The results of our study are corroborated by comparison to literature. As outlined above, the biomechanical setups published for distal radius fractures vary significantly. This not only alters the biomechanical behaviour of the mode, which consequently leads to diverging results, but also hampers inter-study comparison. Still, similar maximum force values were reported in previous studies applying a comparable setup [19, 29]. Moreover, the herein observed maximum force values exceeded 250 N for both groups, which is usually considered the maximum force occurring during rehabilitation [3032].

Although various biomechanical parameters associated to failure of the osteosynthesis have been assessed, the actual failure mode has not. Possible failure modes include screw-bone, screw-plate, or plate failure. These could be influenced by distal screw length. First, shorter screws reduce the screw-bone contact area, which might increase the local damage around the screws during loading and therefore influence total plastic deformation. In this study, residual tilt was chosen as a surrogate parameter to quantify total plastic deformation [33]. Other studies attempted to quantify residual deformation by  the displacement at the fracture gap [34] or along the loading axis [35]. Both parameters are considered less reliable than residual tilt due to their dependence on the specimen's geometry. The herein observed gender differences could be associated to gender differences in BMC or bone geometry. Second, shorter distal screws reduce the screws’ lever arm acting on the plate. This could have an impact on the screw-plate interface. Screw-plate failure, i.e. screw push-out, is a known complication following polyaxial VLPO [36, 37]. To our best knowledge, no biomechanical study has yet analysed this failure mode. In order to get a first insight, we conducted pre- and post-testing lateral radiographs and photographs to visually evaluate screw push-out (Additional file 1). For group A, five screw push-outs (screws 1 (×1), 5 (×2), 8 (×2)) occurred in three specimens. For group B, two screw push-outs (screws 5 (×2)) occurred in two specimens. Still, screw-plate failure is not only influenced by screw length, but by various parameters, including screw orientation and bone quality. Computational analyses are needed to assess the actual load distribution within the screw-plate construct. This would help to optimize the actual load distribution and thereby increase the construct’s overall stability.

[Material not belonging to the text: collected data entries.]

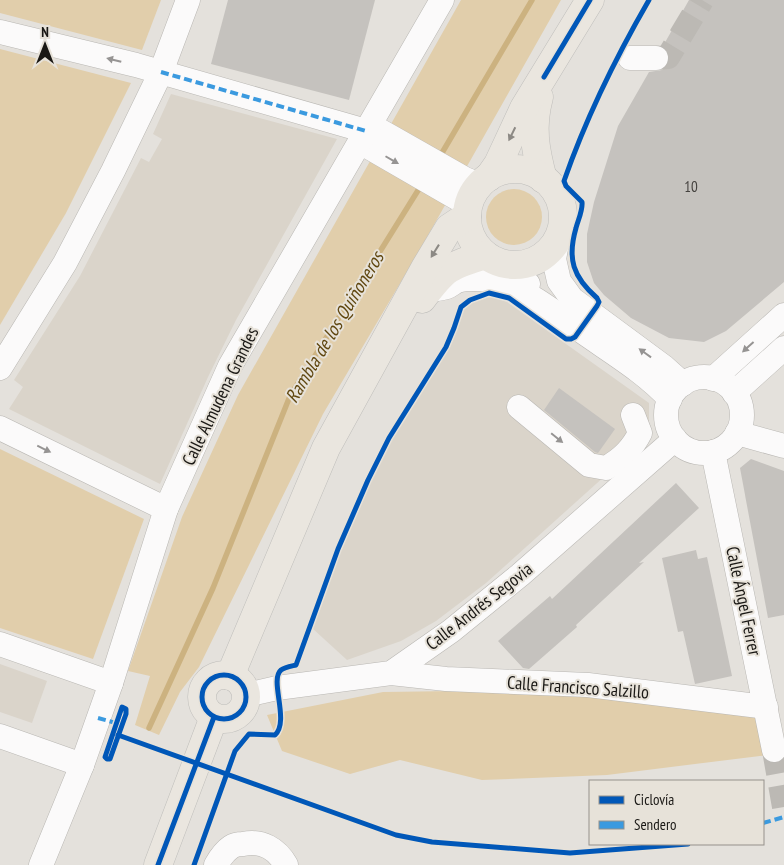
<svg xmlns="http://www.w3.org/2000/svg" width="784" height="865" font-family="'PT Sans Narrow',sans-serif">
  <rect width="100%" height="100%" fill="#e4e1dc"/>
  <g fill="#dad4ca">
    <polygon points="171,94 337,139 236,320 208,377 160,484 9,409 23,387 14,380 80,276 141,158 149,162 162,139 153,134"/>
    <polygon points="490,296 507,302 649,403 649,427 646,439 486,583 436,621 401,641 347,660 312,628 340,550 370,481 391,438 447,348 457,328 463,308 482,297"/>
    <polygon points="0,664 47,681 32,723 0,712"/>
  </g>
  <g fill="#e1ceab">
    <polygon points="0,0 161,0 142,50 0,13"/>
    <polygon points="461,0 561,0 418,253 323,414 199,667 180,692 159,735 135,725 150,676 128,671 182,517 238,395"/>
    <polygon points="0,49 131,83 66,213 0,325"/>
    <circle cx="514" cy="217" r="28"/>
    <polygon points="0,449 144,519 93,659 0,628"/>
    <polygon points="526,690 604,693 761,717 767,755 607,775 482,780 400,760 350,774 282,751 267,715 383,692"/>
  </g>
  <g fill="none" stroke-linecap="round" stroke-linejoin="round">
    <g stroke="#ccb280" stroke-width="5.5">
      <polyline points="439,158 532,0"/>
      <polyline points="149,728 213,588 290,396 422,184"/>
    </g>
  </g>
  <g fill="#c5c2be">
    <polygon points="228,0 375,0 349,100 211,64"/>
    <polygon points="689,0 784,0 784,282 726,331 704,342 669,338 631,318 604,295 594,283 587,262 587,234 594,202 618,126 649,72 662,70 668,64 670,58 668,52 663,46"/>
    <polygon points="559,388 615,429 598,453 595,452 544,410"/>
    <polygon points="751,459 784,471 784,615 768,618 740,468"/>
    <polygon points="676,483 699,508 639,563 644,562 576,625 577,627 529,669 523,668 498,641 550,596 552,599"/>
    <polygon points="696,550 698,559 707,557 732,676 695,684 683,631 678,632 662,558"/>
  </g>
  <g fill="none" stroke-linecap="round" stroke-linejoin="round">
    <g stroke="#bcb9b4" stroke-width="24" stroke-dasharray="24 12" stroke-linecap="butt">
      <polyline points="656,58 668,57 702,0"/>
      <polyline points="774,750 784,807"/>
    </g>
    <defs>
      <g id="minor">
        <polyline points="0,32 136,65 366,131"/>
        <polyline points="630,58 656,58"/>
        <polyline points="370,125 465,179 480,185"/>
        <polyline points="360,142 469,205"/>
        <polyline points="558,238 554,259 559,281 572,299 664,367 683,384"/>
        <polyline points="497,261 510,273 528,284"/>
        <path d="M428,290C434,289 441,289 447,287C450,286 453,283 457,281C467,278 481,279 491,280C522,286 554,312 580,330C611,352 644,371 670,399"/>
        <polyline points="0,368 65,263 113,171 161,72 188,0"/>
        <circle cx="704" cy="415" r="38"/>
        <polyline points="713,379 784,315"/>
        <polyline points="734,393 784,348"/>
        <path d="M519,407L589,465L606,468C622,459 632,449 640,433L633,415"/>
        <polyline points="0,428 166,509"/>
        <polyline points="737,433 784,446"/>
        <polyline points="713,452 774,750"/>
        <polyline points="0,644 111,683"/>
        <polyline points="391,673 446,679 588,685 766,707"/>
        <polyline points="246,695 277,688 391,673 451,631 520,575 675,439"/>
        <polyline points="0,736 82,765"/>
        <polyline points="41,865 82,765 111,683 166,509 230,366 442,0"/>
        <path d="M216,865C220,858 225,851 231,847C234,845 239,844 243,844C262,840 277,849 286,865"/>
      </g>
      <g id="major">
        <path d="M539,97C531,127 535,149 543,179"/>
        <circle cx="515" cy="217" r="48"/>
        <polyline points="489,177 498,164 524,108 590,0"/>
        <path d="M422,299C445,268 449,266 485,255"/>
        <circle cx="224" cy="697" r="22"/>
        <polyline points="230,676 326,448 425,268 449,228 467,216"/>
        <polyline points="158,865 214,717"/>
      </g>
    </defs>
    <use href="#minor" stroke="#b9b7b3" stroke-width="25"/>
    <use href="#major" stroke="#bfbebb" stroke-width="29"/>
    <use href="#minor" stroke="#fbfafa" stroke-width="24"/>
    <use href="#major" stroke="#eae6df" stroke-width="28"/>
    <g stroke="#3b9adf" stroke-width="4" stroke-dasharray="8 4" stroke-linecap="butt">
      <polyline points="161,72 366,131"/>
      <polyline points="98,718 116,723"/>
      <polyline points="763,823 784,817"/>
    </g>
    <defs>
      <g id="cycleway">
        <polyline points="544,77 590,0"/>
        <circle cx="224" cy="697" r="22"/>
        <polygon points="122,707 126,709 126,714 110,759 107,759 105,757"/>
        <polyline points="118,735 396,835 432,842 570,853 688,844"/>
        <polyline points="158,865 214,717"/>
        <path d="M194,865L235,751L249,734L275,735C290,721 269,680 281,670C285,667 292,666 296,665L338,549L368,480L389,438L446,347L454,328L461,307L470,300L489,293L509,298L566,339H571L575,337L597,306L599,302L597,298C573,277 567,259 576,228C578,220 583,210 582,202L566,186L564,181C586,118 616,57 649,0"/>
      </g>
    </defs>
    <use href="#cycleway" stroke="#e7e2d9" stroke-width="8"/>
    <use href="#cycleway" stroke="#0057b8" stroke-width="5"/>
  </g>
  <defs><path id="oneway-solid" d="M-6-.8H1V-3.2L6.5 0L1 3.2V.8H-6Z" transform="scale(1.25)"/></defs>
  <g fill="#969493">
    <use href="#oneway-solid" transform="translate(114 60) rotate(-166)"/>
    <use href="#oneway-solid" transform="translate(392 160) rotate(30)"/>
    <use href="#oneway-solid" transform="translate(748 347) rotate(138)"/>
    <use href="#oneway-solid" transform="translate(645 353) rotate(-144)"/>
    <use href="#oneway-solid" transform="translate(557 438) rotate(39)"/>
    <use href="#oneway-solid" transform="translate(44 449) rotate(26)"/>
  </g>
  <g fill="#8c8984">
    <use href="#oneway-solid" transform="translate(512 134) rotate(116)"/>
    <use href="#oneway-solid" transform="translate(435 251) rotate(122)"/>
  </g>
  <g text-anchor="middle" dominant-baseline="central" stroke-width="4" stroke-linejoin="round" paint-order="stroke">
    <g font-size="15" fill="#45423f">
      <text x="691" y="186">10</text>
    </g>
    <g font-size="18" fill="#1a1815" stroke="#e7e2d9">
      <text transform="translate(220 396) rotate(-64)">Calle Almudena Grandes</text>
      <text transform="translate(744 601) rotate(78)">Calle Ángel Ferrer</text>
      <text transform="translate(479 606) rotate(-38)">Calle Andrés Segovia</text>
      <text transform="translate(578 687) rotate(4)">Calle Francisco Salzillo</text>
    </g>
    <g font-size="19" font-style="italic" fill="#604710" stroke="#e7e2d9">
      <text transform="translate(334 327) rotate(-59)">Rambla de los Quiñoneros</text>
    </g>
  </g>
  <rect x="589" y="780" width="175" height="65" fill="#e7e2d9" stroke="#95918b"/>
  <rect x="599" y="796" width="25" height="8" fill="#0057b8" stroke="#95918b"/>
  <text x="634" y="805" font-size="15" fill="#1a1815">Ciclovía</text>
  <rect x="599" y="821" width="25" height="8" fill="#3b9adf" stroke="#95918b"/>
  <text x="634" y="830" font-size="15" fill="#1a1815">Sendero</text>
  <g transform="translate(45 45)" stroke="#e7e2d9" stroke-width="4" paint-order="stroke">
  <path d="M0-4L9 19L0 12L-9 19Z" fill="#1a1815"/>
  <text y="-8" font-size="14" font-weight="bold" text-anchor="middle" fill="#1a1815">N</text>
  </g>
</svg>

A further limitation might be the used axial loading protocol, as it does not account for all loading conditions during early rehabilitation. Although few authors conducted specific bending and torsion tests [38], most biomechanical distal radius fracture studies applied axial compression testing. Constrained axial compression also results in considerable shear forces and moments and is therefore believed to simulate all relevant forces occurring within the construct [39, 40]. Moreover, while some studies applied fatigue testing [39, 11], our goal was the assessment of primary stability, following previous studies [34, 17, 13]. Finally, the influence of distal screw length was only assessed for the most common distal radius fracture (AO-23 A3) using a biomechanical fracture model. Whether this concept can be adapted to fractures in vivo and intra-articular distal radius fractures (AO-23 C) has yet to be evaluated.

Conclusion

This biomechanical study was able to demonstrate that 75 % distal screw length can provide similar primary stability as unicortical 100 % distal screw length in VLPO. This study, for the first time, provides the biomechanical basis to choose distal screws significantly shorter then measured. Future clinical studies are required to validate this approach in vivo and investigate on the possible reduction of dorsal screw protrusion incidences and subsequent extensor tendon problems.